* EXERCISE DIRECTIONS *
Would you transcribe the records below from the line with "f_number: 5" to the line with "exposure_s: 1/100", ends included, exactly and with nothing more, leaving the pictures out?

Lens and sensor metadata
------------------------------------------------
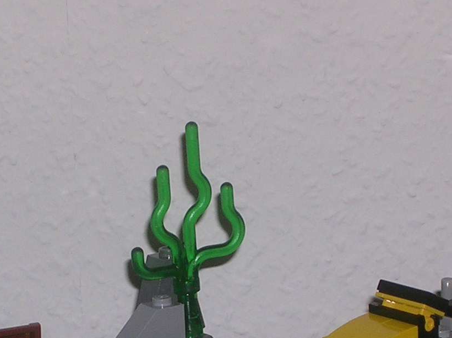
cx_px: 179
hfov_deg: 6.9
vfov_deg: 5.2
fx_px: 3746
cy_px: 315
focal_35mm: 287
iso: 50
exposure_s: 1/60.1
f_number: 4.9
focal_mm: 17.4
------------------------------------------------
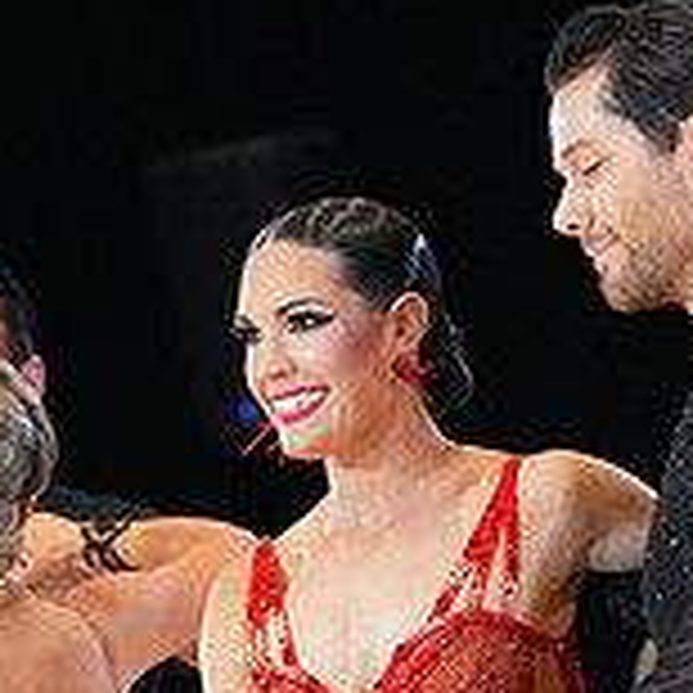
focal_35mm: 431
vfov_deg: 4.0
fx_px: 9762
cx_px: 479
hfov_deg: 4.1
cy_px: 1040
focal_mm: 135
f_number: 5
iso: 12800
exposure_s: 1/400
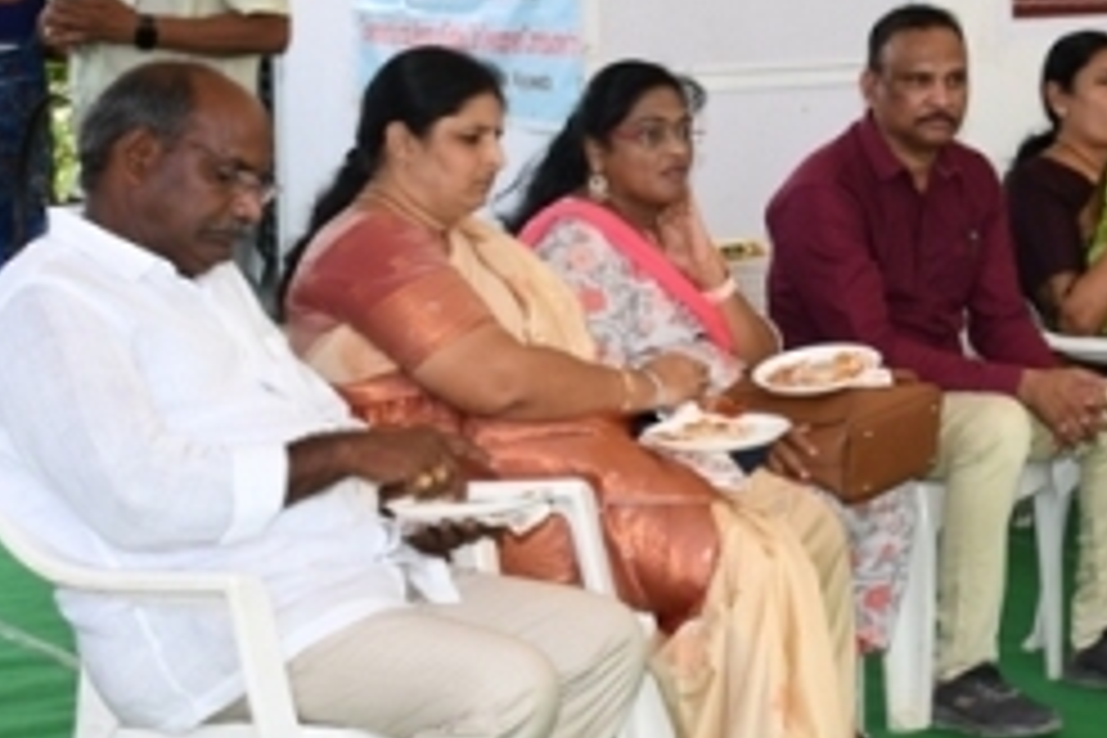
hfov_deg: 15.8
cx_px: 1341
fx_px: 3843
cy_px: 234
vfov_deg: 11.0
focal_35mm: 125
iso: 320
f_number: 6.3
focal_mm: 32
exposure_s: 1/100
------------------------------------------------
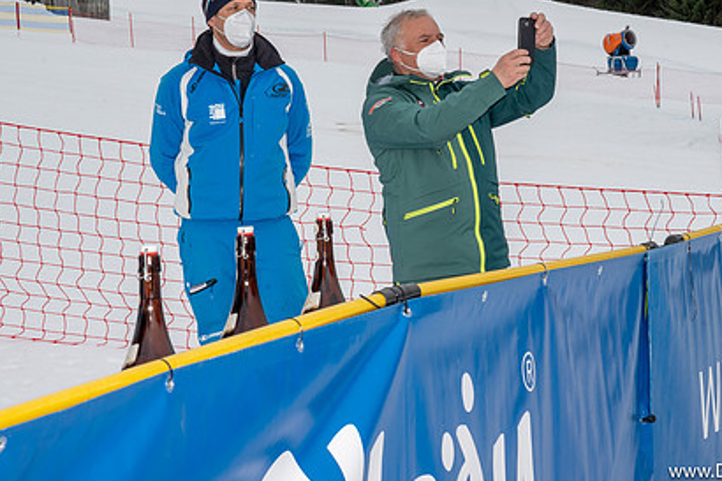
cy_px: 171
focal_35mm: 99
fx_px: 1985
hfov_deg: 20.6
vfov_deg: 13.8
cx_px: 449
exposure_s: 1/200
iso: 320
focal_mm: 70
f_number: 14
------------------------------------------------
* EXERCISE SOLUTION *
f_number: 5
iso: 12800
exposure_s: 1/400
hfov_deg: 15.8
cx_px: 1341
fx_px: 3843
cy_px: 234
vfov_deg: 11.0
focal_35mm: 125
iso: 320
f_number: 6.3
focal_mm: 32
exposure_s: 1/100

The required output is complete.